Une affaire après plus de vingt ans de séparation de corps
Plus de vingt ans après le prononcé de la séparation de corps, un époux assigne en conversion en divorce. Parallèlement, il saisit le juge de la mise en état pour obtenir une diminution de la pension alimentaire mise à sa charge lors de la séparation, en invoquant l’évolution des revenus et des besoins de son épouse.
Le juge de la mise en état rejette la demande, décision confirmée par la cour d’appel. Saisi d’un pourvoi, l’époux soutient que les éléments financiers n’ont pas été actualisés. La censure intervient toutefois sur un moyen relevé d’office : la demande était irrecevable car présentée devant une juridiction incompétente pour en connaître.

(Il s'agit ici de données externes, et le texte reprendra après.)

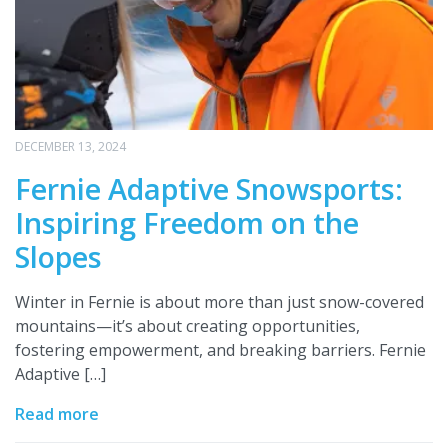
DECEMBER 13, 2024
Fernie Adaptive Snowsports:
Inspiring Freedom on the
Slopes
Winter in Fernie is about more than just snow-covered
mountains—it’s about creating opportunities,
fostering empowerment, and breaking barriers. Fernie
Adaptive […]
Read more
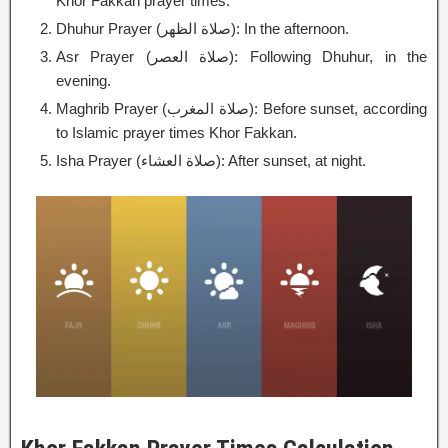
Khor Fakkan prayer times.
Dhuhur Prayer (صلاة الظهر): In the afternoon.
Asr Prayer (صلاة العصر): Following Dhuhur, in the
evening.
Maghrib Prayer (صلاة المغرب): Before sunset, according
to Islamic prayer times Khor Fakkan.
Isha Prayer (صلاة العشاء): After sunset, at night.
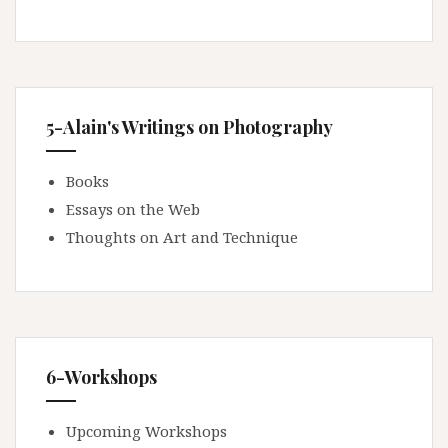
5-Alain's Writings on Photography
Books
Essays on the Web
Thoughts on Art and Technique
6-Workshops
Upcoming Workshops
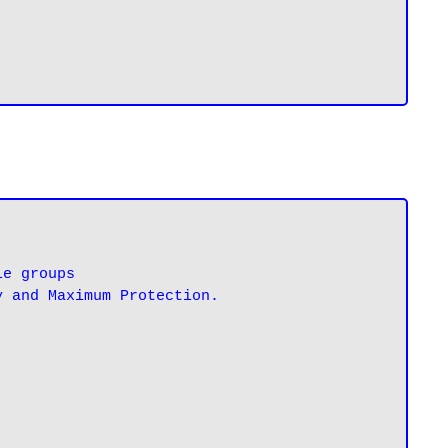
e groups

y and Maximum Protection.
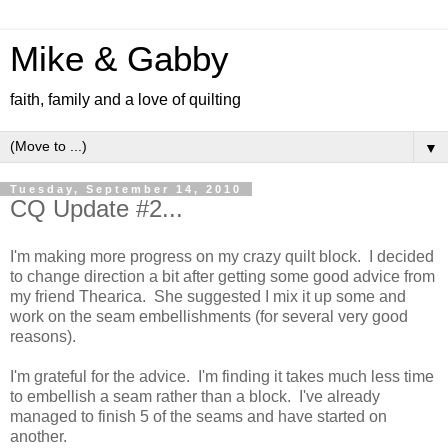
Mike & Gabby
faith, family and a love of quilting
▼
Tuesday, September 14, 2010
CQ Update #2...
I'm making more progress on my crazy quilt block. I decided
to change direction a bit after getting some good advice from
my friend Thearica. She suggested I mix it up some and
work on the seam embellishments (for several very good
reasons).
I'm grateful for the advice. I'm finding it takes much less time
to embellish a seam rather than a block. I've already
managed to finish 5 of the seams and have started on
another.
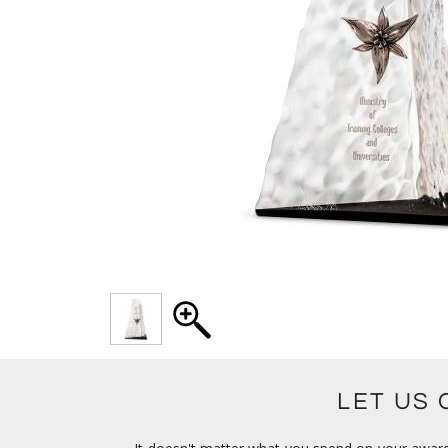
LET US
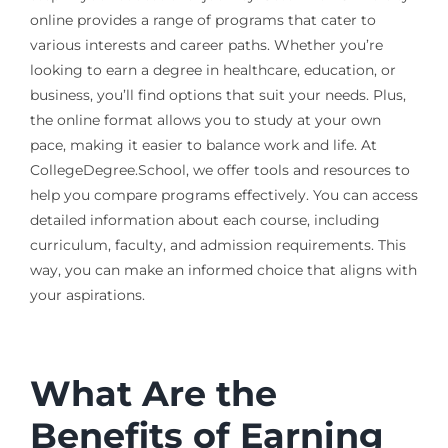
online provides a range of programs that cater to
various interests and career paths. Whether you’re
looking to earn a degree in healthcare, education, or
business, you’ll find options that suit your needs. Plus,
the online format allows you to study at your own
pace, making it easier to balance work and life. At
CollegeDegree.School, we offer tools and resources to
help you compare programs effectively. You can access
detailed information about each course, including
curriculum, faculty, and admission requirements. This
way, you can make an informed choice that aligns with
your aspirations.
What Are the
Benefits of Earning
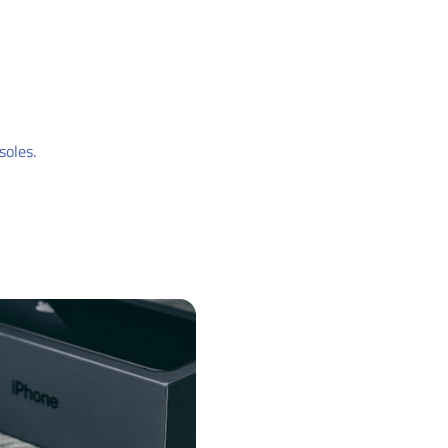
soles.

Fondements juridiques et portée
Premier fondement : lorsqu’il s’agit, après la séparation de corps, de modifier la pension alimentaire due au titre du devoir de secours, la demande doit être portée devant le juge aux affaires familiales statuant au fond, par assignation ou requête distincte (C. civ., art. 303, al. 1 ; CPC, art. 1084, al. 1 et 1129). Il n’entre donc pas dans les attributions du juge de la mise en état de statuer sur cette modification au cours d’une instance en conversion.

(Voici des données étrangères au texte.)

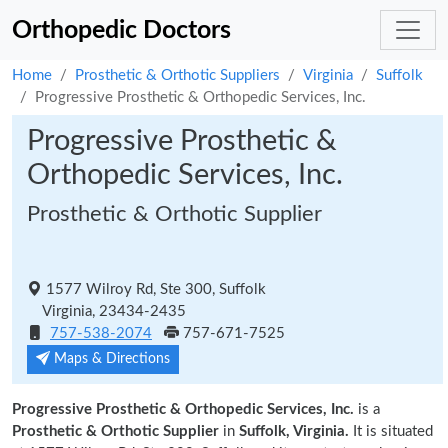
Orthopedic Doctors
Home
Prosthetic & Orthotic Suppliers
Virginia
Suffolk
Progressive Prosthetic & Orthopedic Services, Inc.
Progressive Prosthetic &
Orthopedic Services, Inc.
Prosthetic & Orthotic Supplier
1577 Wilroy Rd, Ste 300, Suffolk
Virginia, 23434-2435
757-538-2074
757-671-7525
Maps & Directions
Progressive Prosthetic & Orthopedic Services, Inc.
is a
Prosthetic & Orthotic Supplier
in
Suffolk, Virginia.
It is situated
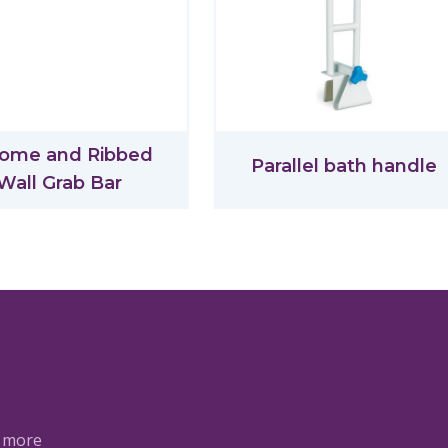
ome and Ribbed
Parallel bath handle
Wall Grab Bar
a more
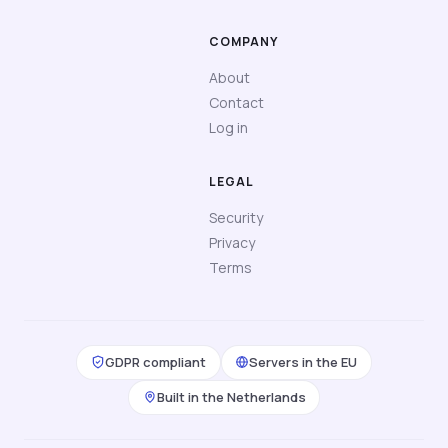
COMPANY
About
Contact
Log in
LEGAL
Security
Privacy
Terms
GDPR compliant
Servers in the EU
Built in the Netherlands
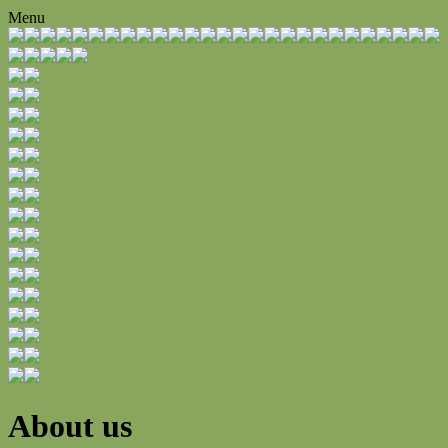
Menu
About us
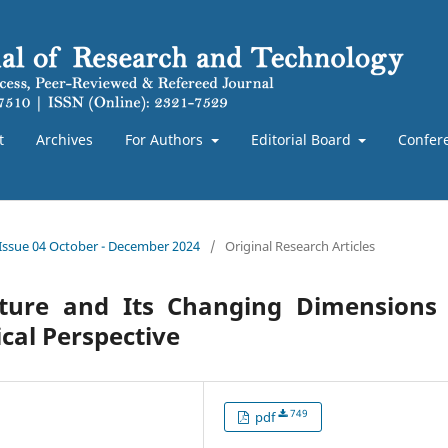
t
Archives
For Authors
Editorial Board
Confer
 Issue 04 October - December 2024
/
Original Research Articles
ture and Its Changing Dimensions 
cal Perspective
749
pdf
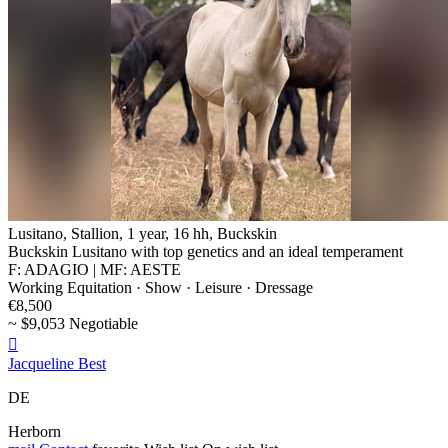
Lusitano, Stallion, 1 year, 16 hh, Buckskin
Buckskin Lusitano with top genetics and an ideal temperament
F: ADAGIO | MF: AESTE
Working Equitation · Show · Leisure · Dressage
€8,500
~ $9,053 Negotiable

Jacqueline Best
DE
Herborn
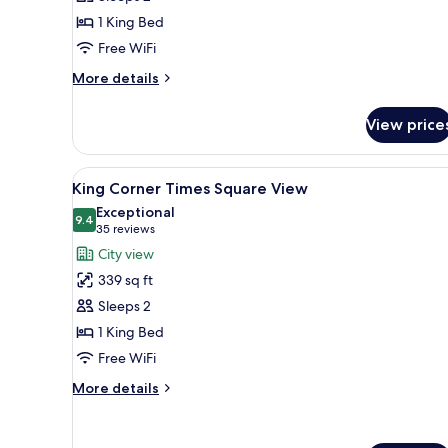
Bed
1 King Bed
Free WiFi
More
More details
details
for
View price
1
King
Bed
View
A hotel room with large window
10
King Corner Times Square View
all
Exceptional
photos
9.4
9.4 out of 10
(35
35 reviews
for
reviews)
City view
King
339 sq ft
Corner
Sleeps 2
Times
1 King Bed
Square
Free WiFi
View
More
More details
details
for
King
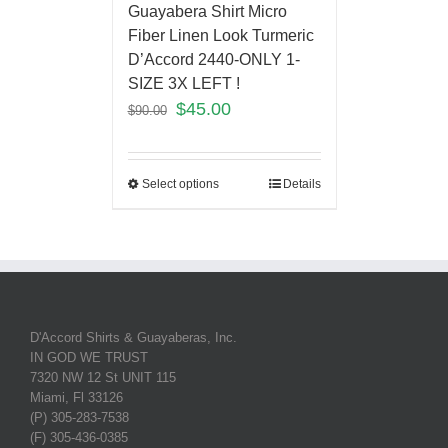
Guayabera Shirt Micro
Fiber Linen Look Turmeric
D’Accord 2440-ONLY 1-
SIZE 3X LEFT !
$
45.00
$
90.00
Select options
Details
D'Accord Shirts & Guayaberas, Inc.
IN GOD WE TRUST
7320 NW 12 St UNIT 115
Miami, Fl 33126
(P) 305-283-7538
(F) 305-436-0385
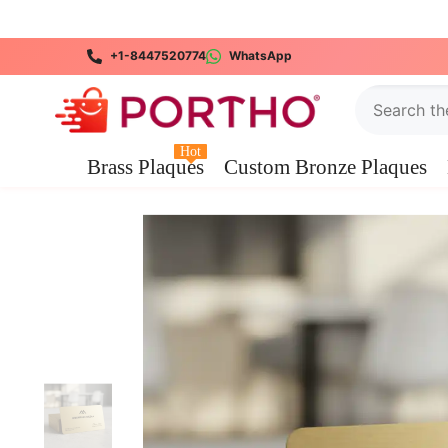
SKIP TO CONTENT
+1-8447520774
WhatsApp
Hot
Brass Plaques
Custom Bronze Plaques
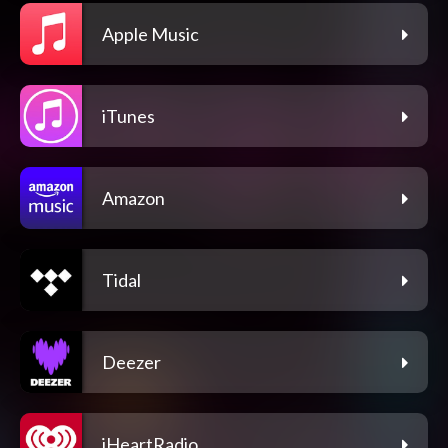
Apple Music
iTunes
Amazon
Tidal
Deezer
iHeartRadio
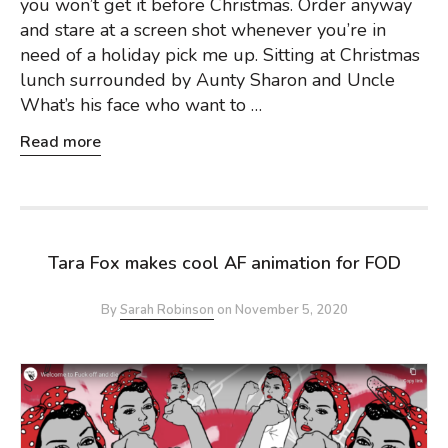
you won’t get it before Christmas. Order anyway
and stare at a screen shot whenever you’re in
need of a holiday pick me up. Sitting at Christmas
lunch surrounded by Aunty Sharon and Uncle
What’s his face who want to …
Read more
Tara Fox makes cool AF animation for FOD
By
Sarah Robinson
on
November 5, 2020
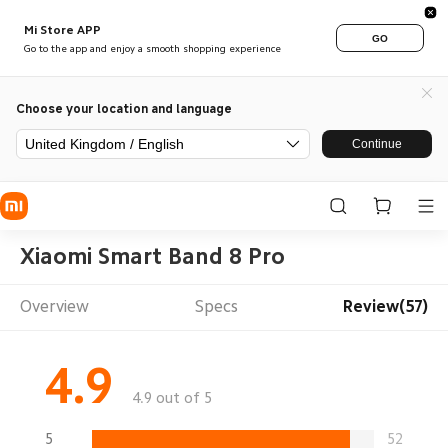
Mi Store APP
GO
Go to the app and enjoy a smooth shopping experience
Choose your location and language
United Kingdom / English
Continue
Xiaomi Smart Band 8 Pro
Overview
Specs
Review(57)
4.9
4.9 out of 5
5
52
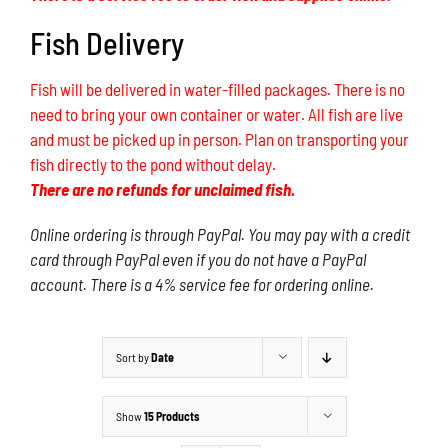
Fish Delivery
Fish will be delivered in water-filled packages. There is no
need to bring your own container or water. All fish are live
and must be picked up in person. Plan on transporting your
fish directly to the pond without delay.
There are no refunds for unclaimed fish.
Online ordering is through PayPal. You may pay with a credit
card through PayPal even if you do not have a PayPal
account. There is a 4% service fee for ordering online.
Sort by
Date
Show
15 Products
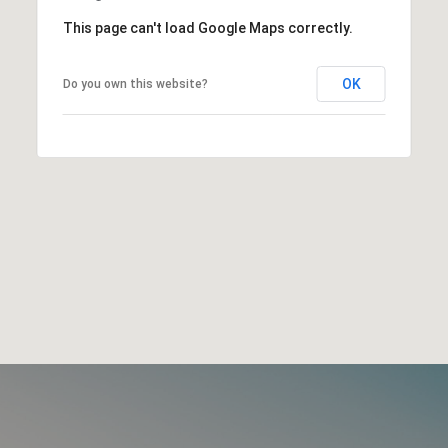
This page can't load Google Maps correctly.
OK
Do you own this website?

Second fondement : l’article 1118 du code de procédure civile, qui autorise le juge à adapter des mesures provisoires en cas de fait nouveau jusqu’à son dessaisissement, est inapplicable. La pension alimentaire fixée lors de la séparation de corps est une mesure accessoire au jugement de séparation, et non une mesure provisoire prise pour la durée de l’instance en conversion.

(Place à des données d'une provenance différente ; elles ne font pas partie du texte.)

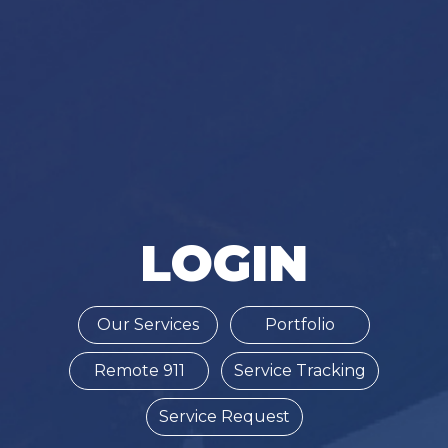
LOGIN
Our Services
Portfolio
Remote 911
Service Tracking
Service Request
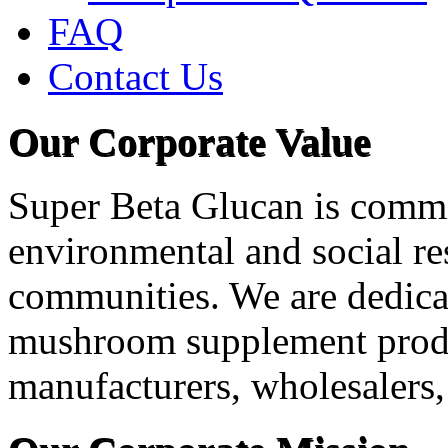
FAQ
Contact Us
Our Corporate Value
Super Beta Glucan is commit
environmental and social res
communities. We are dedica
mushroom supplement produ
manufacturers, wholesalers, 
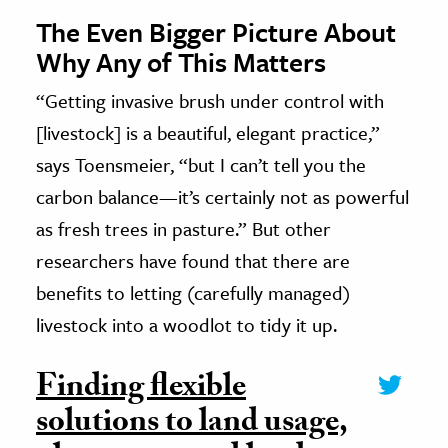
The Even Bigger Picture About
Why Any of This Matters
“Getting invasive brush under control with
[livestock] is a beautiful, elegant practice,”
says Toensmeier, “but I can’t tell you the
carbon balance—it’s certainly not as powerful
as fresh trees in pasture.” But other
researchers have found that there are
benefits to letting (carefully managed)
livestock into a woodlot to tidy it up.
Finding flexible
solutions to land usage,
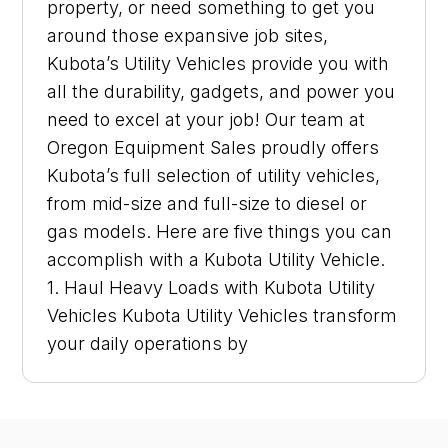
property, or need something to get you
around those expansive job sites,
Kubota’s Utility Vehicles provide you with
all the durability, gadgets, and power you
need to excel at your job! Our team at
Oregon Equipment Sales proudly offers
Kubota’s full selection of utility vehicles,
from mid-size and full-size to diesel or
gas models. Here are five things you can
accomplish with a Kubota Utility Vehicle.
1. Haul Heavy Loads with Kubota Utility
Vehicles Kubota Utility Vehicles transform
your daily operations by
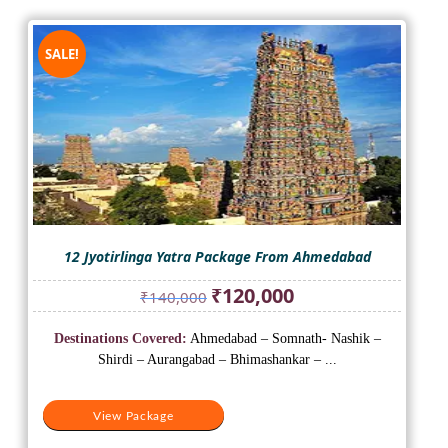
SALE!
12 Jyotirlinga Yatra Package From Ahmedabad
Original
Current
₹
120,000
₹
140,000
price
price
was:
is:
Destinations Covered:
Ahmedabad – Somnath- Nashik –
₹140,000.
₹120,000.
Shirdi – Aurangabad – Bhimashankar – ...
View Package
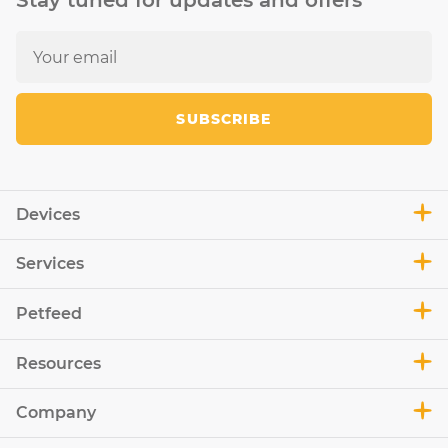
Stay tuned for updates and offers
SUBSCRIBE
Devices
Services
Petfeed
Resources
Company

Clarification des « casquettes » du JAF
Le juge aux affaires familiales peut intervenir comme juge du fond, juge de la mise en état ou juge des référés. Cette pluralité de fonctions, parfois exercées dans des instances impliquant les mêmes parties, exige de distinguer avec précision les compétences d’attribution. La révision de la pension postérieure à la séparation de corps relève exclusivement de la formation de jugement, saisie par une procédure autonome.
Conclusion. Cette solution met fin à une pratique consistant à traiter de manière « unitaire » la demande de révision au sein de l’instance en conversion par le juge de la mise en état. La voie correcte est la saisine distincte du juge du fond, même lorsque la procédure de conversion en divorce est en cours. L’exigence renforce la sécurité juridique des parties et garantit le respect des règles procédurales prévues par la loi.